Passage shown:
_ _ _ _ _

The Alaska Public Offices Commission has scheduled a special meeting at 4 p.m. on Wednesday to review a campaign finance complaint that alleges the campaign of far-right Anchorage mayoral candidate Dave Bronson wracked up more than $170,000 in campaign finance violations.
The complaint was filed on Monday by the campaign of Anchorage mayoral candidate Forrest Dunbar campaign, alleging violations that fall into six broad categories totaling more than $170,000. Though the results of the April 6 election are still a week away from being finalized, Dunbar and Bronson are set to face off in a run-off for Anchorage mayor in a May 11 election.
At the Wednesday meeting, the Alaska Public Offices Commission will consider a request for the commission to take up expedite the complaint. If they do, according to the meeting notice, the commission may immediately take up the complaint at the hearing. It’s unclear just what action APOC would take at this point in the process, but it has typically considered fines in cases of inaccurate reporting.
The complaints were put together by Paula DeLaiarro, Dunbar’s campaign treasurer. DeLaiarro has been involved in several other campaign finance complaints against conservative candidates, including a complaint that led to APOC staff finding that now-former Rep. Lance Pruitt had wracked up more than $1 million in campaign finance violations over prior campaigns. The staff recommended a far lower fine that the commission has yet to act upon.
“In all my years reviewing APOC reports, I have never seen a candidate campaign at this level with this volume nor this frequency of violations and obfuscated data,” DeLaiarro said in a statement accompanying the announcement. “Bronson’s approach to his campaign finances indicates either a gross fiscal incompetence or a willful disregard for the law and an intent to deceive the public. But my biggest concern is that the issues we have cited are just the tip of the iceberg. I am worried that there is an enormous amount of illegal dark money activity happening below the surface that we cannot see.”

_ _ _ _ _

Given data:
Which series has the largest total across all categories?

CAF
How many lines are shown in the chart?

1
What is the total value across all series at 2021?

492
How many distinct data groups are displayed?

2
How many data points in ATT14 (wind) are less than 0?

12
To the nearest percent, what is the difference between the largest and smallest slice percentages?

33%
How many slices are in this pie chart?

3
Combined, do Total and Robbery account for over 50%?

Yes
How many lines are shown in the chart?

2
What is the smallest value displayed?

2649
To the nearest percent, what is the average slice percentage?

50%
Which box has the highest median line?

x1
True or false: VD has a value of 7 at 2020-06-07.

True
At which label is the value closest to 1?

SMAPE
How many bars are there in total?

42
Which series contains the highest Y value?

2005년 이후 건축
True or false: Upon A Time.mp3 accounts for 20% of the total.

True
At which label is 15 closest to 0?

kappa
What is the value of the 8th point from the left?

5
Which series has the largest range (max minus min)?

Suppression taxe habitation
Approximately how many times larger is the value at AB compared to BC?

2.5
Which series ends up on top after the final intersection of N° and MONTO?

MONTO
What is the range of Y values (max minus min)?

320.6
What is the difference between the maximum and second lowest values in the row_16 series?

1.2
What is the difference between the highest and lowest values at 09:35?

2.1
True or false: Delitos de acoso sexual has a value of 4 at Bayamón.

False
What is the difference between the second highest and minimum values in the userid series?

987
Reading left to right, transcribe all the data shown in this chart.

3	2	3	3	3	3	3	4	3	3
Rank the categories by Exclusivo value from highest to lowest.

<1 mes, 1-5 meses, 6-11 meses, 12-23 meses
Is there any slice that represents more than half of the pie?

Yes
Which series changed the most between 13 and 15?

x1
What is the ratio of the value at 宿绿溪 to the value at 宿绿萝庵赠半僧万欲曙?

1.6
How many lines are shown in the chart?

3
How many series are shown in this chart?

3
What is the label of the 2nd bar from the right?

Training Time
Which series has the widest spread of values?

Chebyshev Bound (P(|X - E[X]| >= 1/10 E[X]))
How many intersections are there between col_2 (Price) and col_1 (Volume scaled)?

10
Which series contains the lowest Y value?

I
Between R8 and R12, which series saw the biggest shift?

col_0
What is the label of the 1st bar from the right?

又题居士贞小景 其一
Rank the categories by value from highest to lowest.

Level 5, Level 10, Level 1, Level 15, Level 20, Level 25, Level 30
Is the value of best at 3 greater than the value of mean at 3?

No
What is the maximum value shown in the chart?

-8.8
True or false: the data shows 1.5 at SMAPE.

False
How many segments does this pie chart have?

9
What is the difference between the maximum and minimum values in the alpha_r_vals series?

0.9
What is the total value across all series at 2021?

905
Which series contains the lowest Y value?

_ _ _ _ _

Work request 1:
Answer these questions from the article on the Bronson complaint:
(a) At what time is the special meeting scheduled?
(b) On what date is the run-off for Anchorage mayor?
(c) Who put the complaints together, and what is that person's role?
Work request 2: Return the stretch of the article on the Bronson complaint from "The complaint was" through "of inaccurate reporting.", copied word for word.
The entries play no part in this work.

Output 1:
(a) 4 p.m. on Wednesday.
(b) May 11.
(c) Paula DeLaiarro, Dunbar's campaign treasurer.

Output 2:
The complaint was filed on Monday by the campaign of Anchorage mayoral candidate Forrest Dunbar campaign, alleging violations that fall into six broad categories totaling more than $170,000. Though the results of the April 6 election are still a week away from being finalized, Dunbar and Bronson are set to face off in a run-off for Anchorage mayor in a May 11 election.
At the Wednesday meeting, the Alaska Public Offices Commission will consider a request for the commission to take up expedite the complaint. If they do, according to the meeting notice, the commission may immediately take up the complaint at the hearing. It’s unclear just what action APOC would take at this point in the process, but it has typically considered fines in cases of inaccurate reporting.